▸ Page excerpt:
▬▬▬

Bowman shoots into a dartboard, with possible gain ranging from 0 to 10 points.

Probability that he shoots 30 points in 3 shots is 0.008.

Probability that he shoots < 8 in one shot is 0.4.

Probability that he shoots exactly 8 in one shot is 0.15.

What is the probability that he gains at least 28 points in 3 shots?

**3. The Attempt at a Solution**

My solution:

[tex]

P(X \ge 28) = P(X = 28) + P(X = 29) + P(X = 30)

[/tex]

We know

**P(X = 30)**so it's sufficient to count

**P(X = 28)**and

**P(X = 29)**.

__X = 28__This situation can occur either if:

(a) He shoots 10, 10 and 8 (in any order)

(b) He shoots 10, 9, 9 (in any order)

▬▬▬

▸ Task requirements:
• a. In the dartboard problem, what is the probability of shooting exactly 8 in one shot?
• b. State whether each statement agrees with the dartboard problem, answering yes or no and quoting the deciding words: (i) The possible gain per shot ranges from 0 to 10 points. (ii) The probability of shooting 30 points in 3 shots is 0.08. (iii) The attempted solution counts 10, 9, 9 in any order as one way to reach 28 points.
• c. Carry on with the dartboard problem's attempted solution from the point where it stops.

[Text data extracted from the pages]
▬▬▬

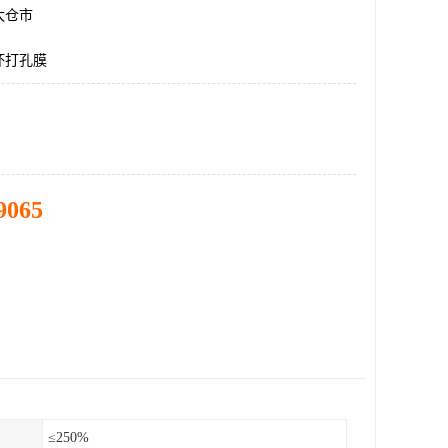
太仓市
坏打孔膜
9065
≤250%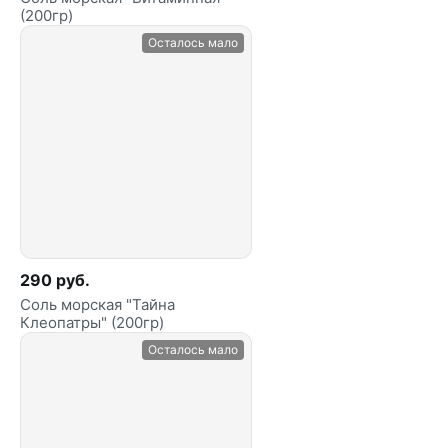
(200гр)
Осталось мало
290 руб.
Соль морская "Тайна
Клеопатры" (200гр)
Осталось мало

▬▬▬

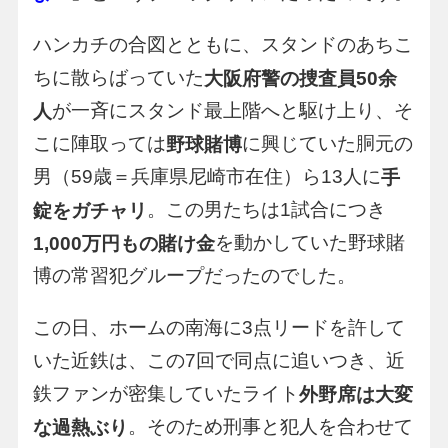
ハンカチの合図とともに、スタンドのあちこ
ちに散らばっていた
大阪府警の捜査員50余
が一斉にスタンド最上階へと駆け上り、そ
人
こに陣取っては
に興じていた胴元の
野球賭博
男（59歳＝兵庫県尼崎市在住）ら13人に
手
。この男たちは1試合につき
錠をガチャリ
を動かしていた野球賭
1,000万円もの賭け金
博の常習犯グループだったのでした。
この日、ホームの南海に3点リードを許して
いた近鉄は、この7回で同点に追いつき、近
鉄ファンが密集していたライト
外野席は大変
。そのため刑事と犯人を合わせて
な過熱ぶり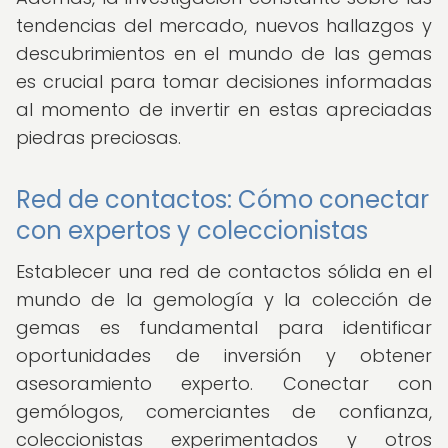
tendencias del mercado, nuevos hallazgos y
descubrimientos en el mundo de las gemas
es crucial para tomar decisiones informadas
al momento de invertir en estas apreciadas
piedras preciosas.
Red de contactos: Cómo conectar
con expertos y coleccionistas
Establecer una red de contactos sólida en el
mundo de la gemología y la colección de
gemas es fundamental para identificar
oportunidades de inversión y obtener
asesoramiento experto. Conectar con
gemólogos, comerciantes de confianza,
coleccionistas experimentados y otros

▬▬▬

▸ Answers by item:
• a. 0.15

• b.
(i) Yes: "with possible gain ranging from 0 to 10 points"
(ii) No: "Probability that he shoots 30 points in 3 shots is 0.008."
(iii) Yes: "(b) He shoots 10, 9, 9 (in any order)"

• c.
So I guess:

[tex]

(*)\ \ \ \ P(X = 28) = (P(X = 10).P(X =10).P(X = 8))+(P(X=10).P(X=9).P(X=9))

[/tex]

What I'm interested in is whether this is ok. I don't know if I should take into an account that (let's take for example the case

**(a)**) the bowman can shoot the points in any order, ie. 10, 10, 8 or 10, 8, 10 and so on.

Don't I have to multiply

**(*)**with 3! so that I cover all the orders in which the shooter can gain those points?

Thank you very much.